_BAGIAN TEKS:_
..........

EmitenNews.com - Pada pertemuan pertama Finance Ministers dan Central Bank Governors (FMCBG) G20 bulan Februari 2022 lalu, dua pilar prinsip perpajakan internasional mengenai perpajakan di sektor digital dan global minimum taxation telah disepakati dan akan dilaksanakan pada tahun 2023.


Wakil Menteri Keuangan (Wamenkeu) Suahasil Nazara dalam Global Tax Policy Webinar yang diselenggarakan oleh Harvard Kennedy School - Irish Tax Institute mengatakan bahwa Indonesia siap menantikan implementasi kedua pilar tersebut.


“Kami sangat ingin melihat dampak dari pilar satu terhadap implementasi di Indonesia," kata Wamenkeu, Rabu (18/05).

..........

_KETENTUAN TUGAS:_
1. Ringkas berita tentang dua pilar perpajakan internasional G20 di atas dalam dua kalimat.
2. Tuliskan lanjutan berita tentang dua pilar perpajakan internasional G20 di atas, dimulai setelah kalimat terakhirnya.

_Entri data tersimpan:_

..........

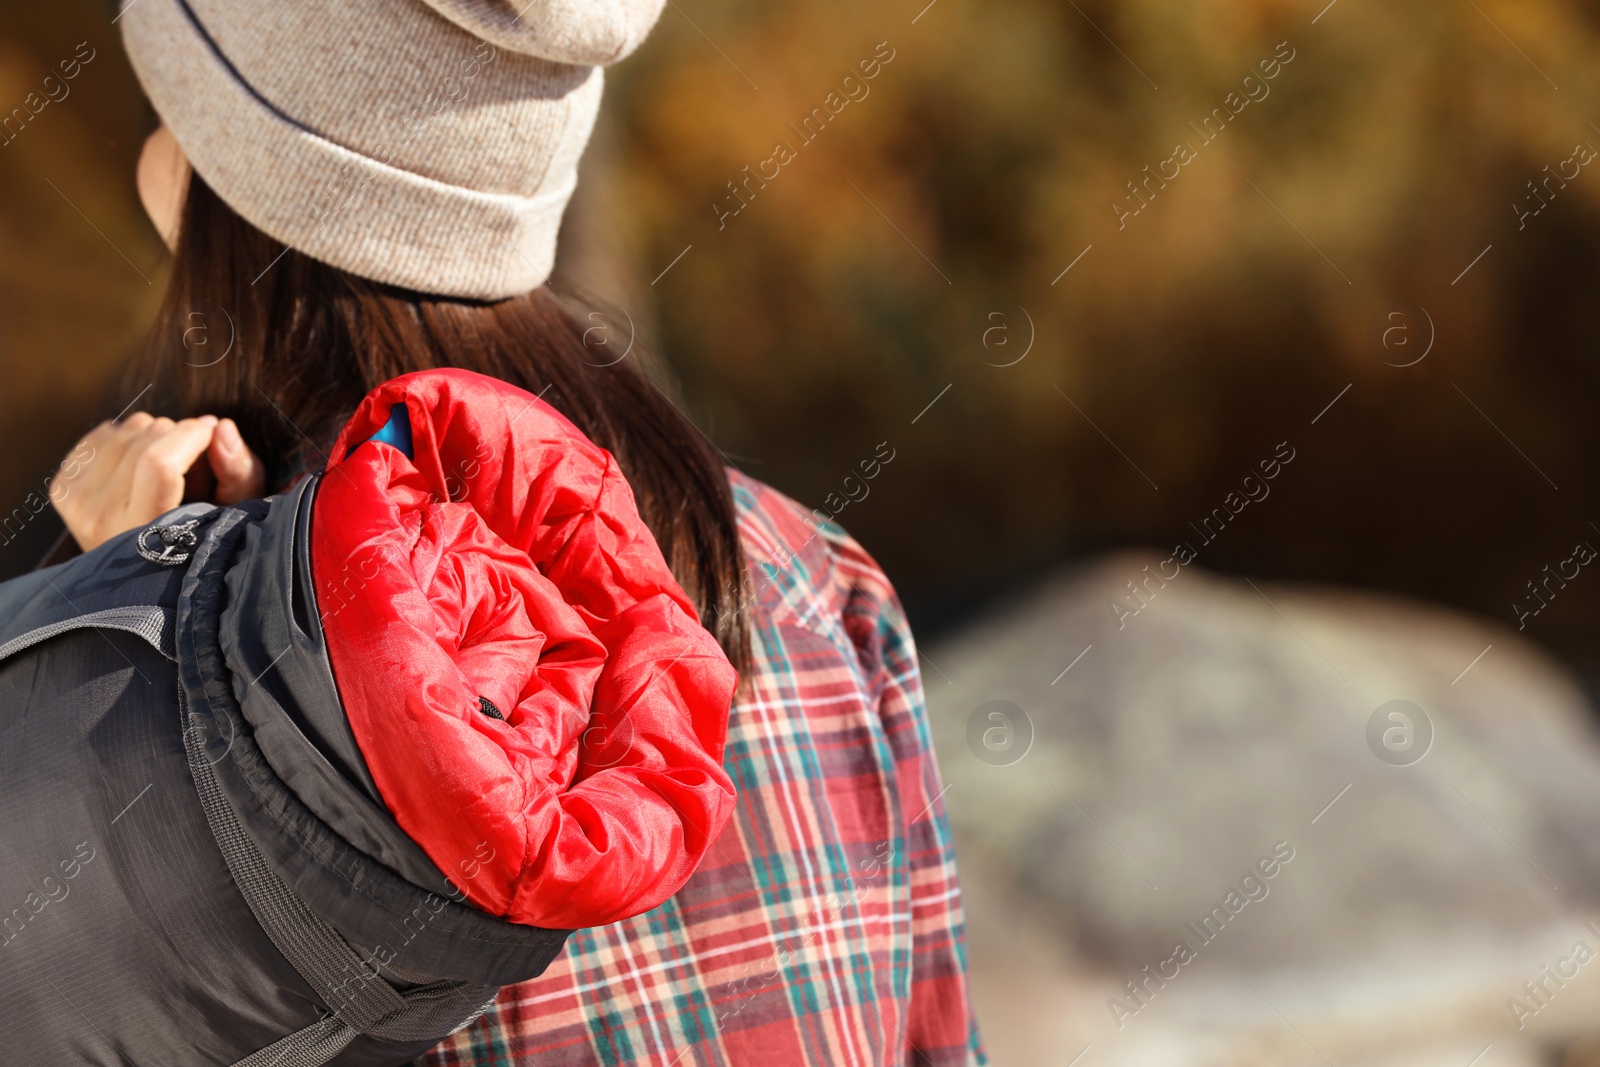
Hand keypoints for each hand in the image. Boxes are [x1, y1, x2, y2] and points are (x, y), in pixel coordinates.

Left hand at [50, 413, 265, 552]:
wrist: (143, 572)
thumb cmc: (198, 542)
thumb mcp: (234, 514)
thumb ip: (239, 472)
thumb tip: (219, 426)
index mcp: (145, 532)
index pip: (159, 462)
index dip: (191, 435)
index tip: (211, 435)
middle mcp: (102, 519)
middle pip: (145, 438)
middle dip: (177, 436)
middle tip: (189, 466)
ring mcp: (77, 502)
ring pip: (126, 428)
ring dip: (154, 436)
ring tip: (164, 469)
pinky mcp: (62, 487)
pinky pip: (102, 432)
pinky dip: (127, 437)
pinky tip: (138, 464)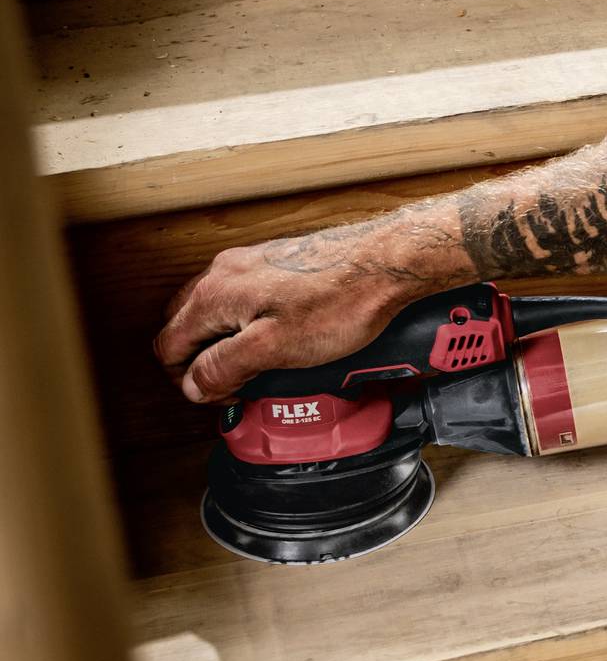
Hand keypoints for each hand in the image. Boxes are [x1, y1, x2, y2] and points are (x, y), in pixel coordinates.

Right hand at [154, 225, 419, 403]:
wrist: (384, 264)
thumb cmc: (339, 302)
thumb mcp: (273, 348)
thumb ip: (224, 367)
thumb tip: (191, 386)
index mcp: (214, 294)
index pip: (168, 345)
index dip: (187, 380)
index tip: (220, 396)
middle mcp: (223, 272)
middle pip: (184, 326)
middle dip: (199, 361)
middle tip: (231, 385)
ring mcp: (248, 264)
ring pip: (212, 312)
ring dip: (223, 343)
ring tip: (255, 367)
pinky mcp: (273, 264)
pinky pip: (241, 299)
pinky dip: (245, 324)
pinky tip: (274, 340)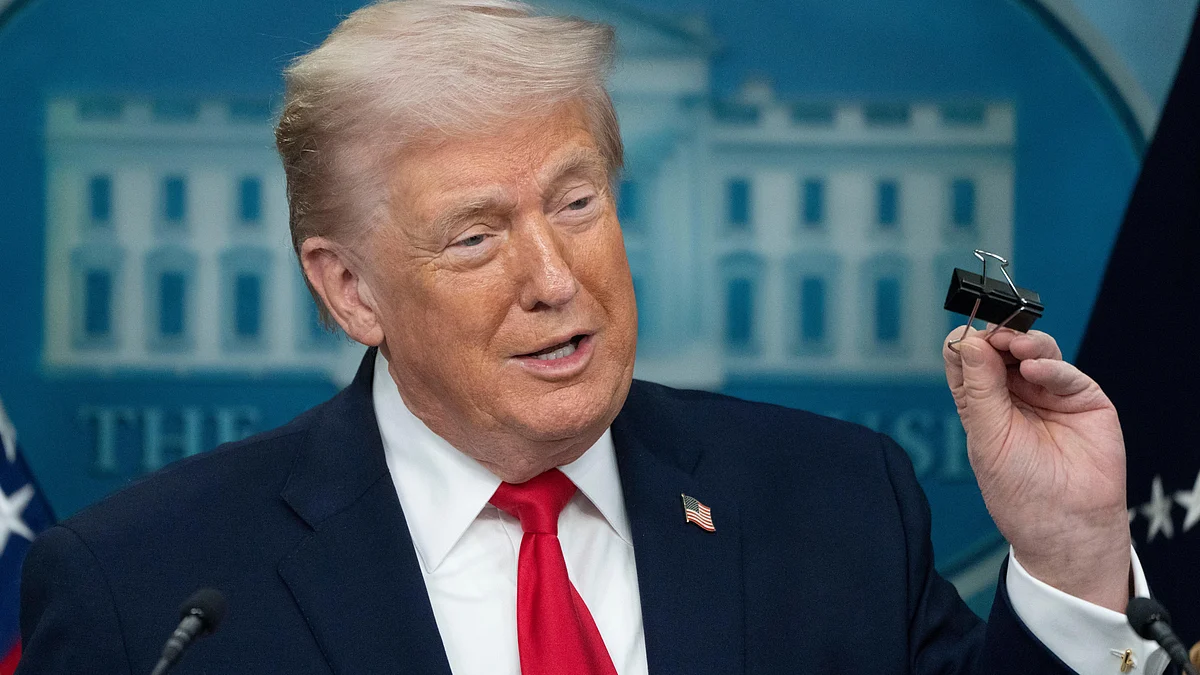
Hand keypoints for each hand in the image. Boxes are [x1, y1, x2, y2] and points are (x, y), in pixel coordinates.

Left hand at [943, 326, 1130, 610]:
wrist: (1065, 525)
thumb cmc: (1019, 490)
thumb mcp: (987, 436)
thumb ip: (979, 388)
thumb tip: (968, 342)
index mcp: (983, 402)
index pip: (969, 361)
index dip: (965, 345)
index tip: (962, 337)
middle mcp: (1015, 393)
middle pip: (1002, 349)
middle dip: (995, 337)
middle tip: (990, 335)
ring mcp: (1049, 393)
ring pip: (1035, 352)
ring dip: (1022, 343)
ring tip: (1013, 345)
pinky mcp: (1083, 399)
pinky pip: (1066, 373)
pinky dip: (1050, 366)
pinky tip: (1035, 369)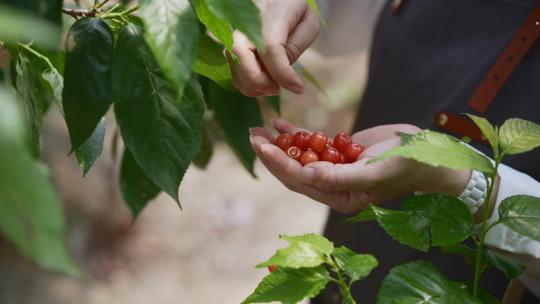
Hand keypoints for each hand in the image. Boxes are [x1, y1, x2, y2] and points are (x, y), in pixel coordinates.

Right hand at [227, 0, 319, 95]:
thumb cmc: (297, 10)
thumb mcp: (307, 24)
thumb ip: (294, 47)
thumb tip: (279, 74)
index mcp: (273, 10)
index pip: (270, 46)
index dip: (282, 72)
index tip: (298, 88)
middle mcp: (247, 18)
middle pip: (241, 53)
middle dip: (260, 80)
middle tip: (278, 89)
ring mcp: (235, 29)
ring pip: (232, 61)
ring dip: (252, 84)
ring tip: (273, 87)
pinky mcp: (230, 41)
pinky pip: (231, 66)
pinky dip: (245, 83)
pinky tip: (263, 84)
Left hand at [249, 118, 471, 213]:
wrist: (426, 152)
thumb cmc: (406, 167)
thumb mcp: (374, 173)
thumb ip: (339, 177)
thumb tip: (305, 173)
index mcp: (340, 198)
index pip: (302, 182)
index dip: (280, 164)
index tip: (262, 146)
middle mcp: (333, 186)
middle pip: (294, 170)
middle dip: (272, 154)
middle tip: (253, 135)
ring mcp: (334, 168)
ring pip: (300, 156)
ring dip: (279, 143)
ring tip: (259, 128)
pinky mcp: (338, 152)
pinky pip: (312, 144)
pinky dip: (296, 134)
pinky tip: (280, 123)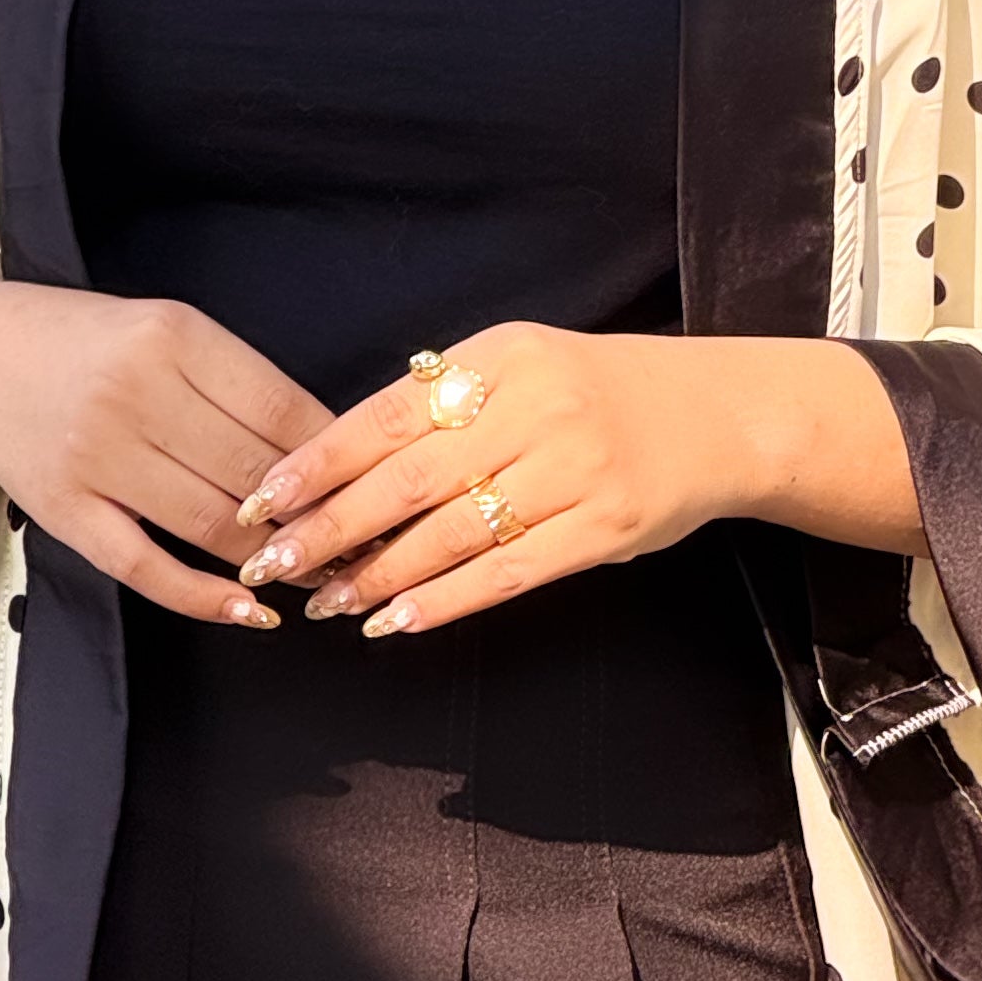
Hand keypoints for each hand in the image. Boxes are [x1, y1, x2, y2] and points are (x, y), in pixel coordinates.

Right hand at [0, 282, 329, 628]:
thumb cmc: (84, 344)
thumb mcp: (164, 332)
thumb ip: (235, 383)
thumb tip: (326, 451)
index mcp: (172, 336)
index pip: (281, 410)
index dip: (337, 461)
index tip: (374, 488)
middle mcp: (134, 394)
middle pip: (253, 475)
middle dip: (317, 519)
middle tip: (362, 545)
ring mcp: (95, 458)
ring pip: (211, 525)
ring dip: (273, 561)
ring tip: (318, 577)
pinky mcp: (65, 512)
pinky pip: (146, 568)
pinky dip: (204, 598)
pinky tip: (248, 611)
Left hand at [229, 325, 917, 637]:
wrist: (719, 415)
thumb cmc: (598, 390)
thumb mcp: (521, 363)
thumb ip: (443, 400)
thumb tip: (340, 454)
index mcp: (499, 358)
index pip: (386, 413)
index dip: (318, 461)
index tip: (262, 498)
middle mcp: (534, 408)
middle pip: (407, 478)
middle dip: (329, 527)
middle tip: (272, 562)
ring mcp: (572, 470)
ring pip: (451, 533)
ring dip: (378, 575)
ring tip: (325, 603)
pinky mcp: (602, 529)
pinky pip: (508, 573)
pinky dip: (446, 601)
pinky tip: (397, 622)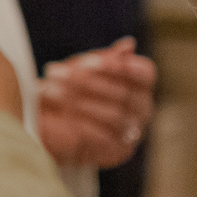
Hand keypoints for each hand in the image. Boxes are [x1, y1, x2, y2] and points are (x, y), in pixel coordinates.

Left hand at [35, 39, 158, 169]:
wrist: (55, 124)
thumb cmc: (74, 89)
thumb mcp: (85, 69)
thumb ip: (105, 59)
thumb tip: (128, 44)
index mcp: (141, 86)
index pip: (145, 73)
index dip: (121, 67)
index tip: (91, 62)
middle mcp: (143, 109)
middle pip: (124, 93)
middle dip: (88, 82)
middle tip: (56, 73)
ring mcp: (133, 132)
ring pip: (113, 115)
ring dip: (79, 102)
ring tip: (51, 91)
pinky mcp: (119, 151)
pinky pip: (103, 137)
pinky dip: (80, 124)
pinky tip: (60, 113)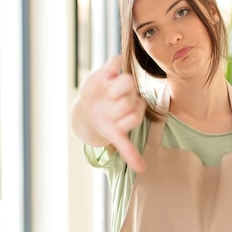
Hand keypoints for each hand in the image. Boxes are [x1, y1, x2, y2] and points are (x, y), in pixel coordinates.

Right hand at [79, 55, 146, 172]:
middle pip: (130, 99)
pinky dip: (113, 65)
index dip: (124, 122)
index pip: (135, 116)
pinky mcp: (108, 71)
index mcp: (135, 108)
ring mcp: (119, 83)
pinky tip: (107, 74)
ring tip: (107, 93)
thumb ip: (129, 151)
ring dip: (115, 89)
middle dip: (116, 108)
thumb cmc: (107, 122)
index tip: (115, 124)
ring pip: (126, 81)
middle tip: (108, 109)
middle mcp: (130, 94)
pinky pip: (115, 61)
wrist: (88, 109)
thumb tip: (143, 170)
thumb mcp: (117, 137)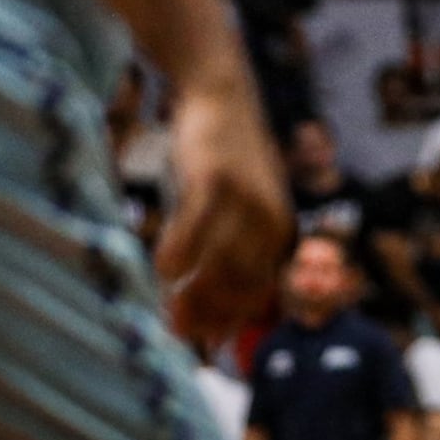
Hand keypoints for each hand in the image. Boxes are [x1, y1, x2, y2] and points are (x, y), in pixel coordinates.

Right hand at [158, 78, 293, 342]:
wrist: (222, 95)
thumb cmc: (222, 162)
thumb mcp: (238, 208)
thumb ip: (230, 253)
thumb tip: (210, 313)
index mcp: (278, 230)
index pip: (259, 292)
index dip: (231, 322)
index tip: (204, 344)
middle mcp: (269, 219)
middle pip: (238, 285)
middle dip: (207, 316)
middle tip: (175, 331)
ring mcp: (244, 200)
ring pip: (217, 263)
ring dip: (190, 294)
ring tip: (166, 311)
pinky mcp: (215, 179)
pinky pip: (193, 228)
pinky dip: (175, 254)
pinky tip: (161, 269)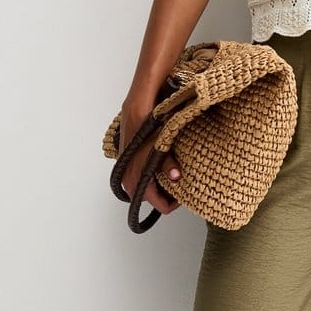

..........

_JAWABAN LATIHAN:_
1. Pada pertemuan pertama Finance Ministers dan Central Bank Governors (FMCBG) G20 bulan Februari 2022, dua pilar prinsip perpajakan internasional tentang perpajakan di sektor digital dan global minimum taxation disepakati dan akan dilaksanakan pada tahun 2023. Dalam Global Tax Policy Webinar yang diselenggarakan Harvard Kennedy School - Irish Tax Institute, Wamenkeu Suahasil Nazara mengatakan Indonesia siap menantikan implementasi kedua pilar itu dan sangat ingin melihat dampak pilar satu terhadap implementasi di Indonesia.

2.
Di sisi lain, pilar dua bertujuan untuk mengatasi base erosion and profit shifting (BEPS), 15 persen pajak minimum global untuk meminimalkan risiko BEPS. "Ini untuk memastikan bahwa perusahaan multinasional dengan omset global dalam jumlah tertentu akan membayar pajak minimal 15 persen dimanapun mereka beroperasi,” jelasnya.


Menurut Suahasil pilar kedua ini sangat penting bagi Indonesia, karena sebagai negara berkembang Indonesia merupakan salah satu sasaran investasi global. Banyak negara berkembang biasanya bersaing untuk bisa mendapatkan investasi atau modal global.


Namun, terkadang kompetisi semacam ini berakhir dengan kebijakan di masing-masing negara untuk berlomba-lomba menurunkan tarif pajak ke bawah sehingga bisa lebih rendah bagi investor.


“Indonesia adalah negara kepulauan dengan jumlah penduduk yang sangat besar dan situasi geografis yang sangat besar. Kami membutuhkan pendanaan, kami membutuhkan mobilisasi sumber daya domestik, sehingga berlomba-lomba untuk menurunkan tarif pajak ke bawah bukanlah hal yang baik bagi siapapun," tambah Wamenkeu.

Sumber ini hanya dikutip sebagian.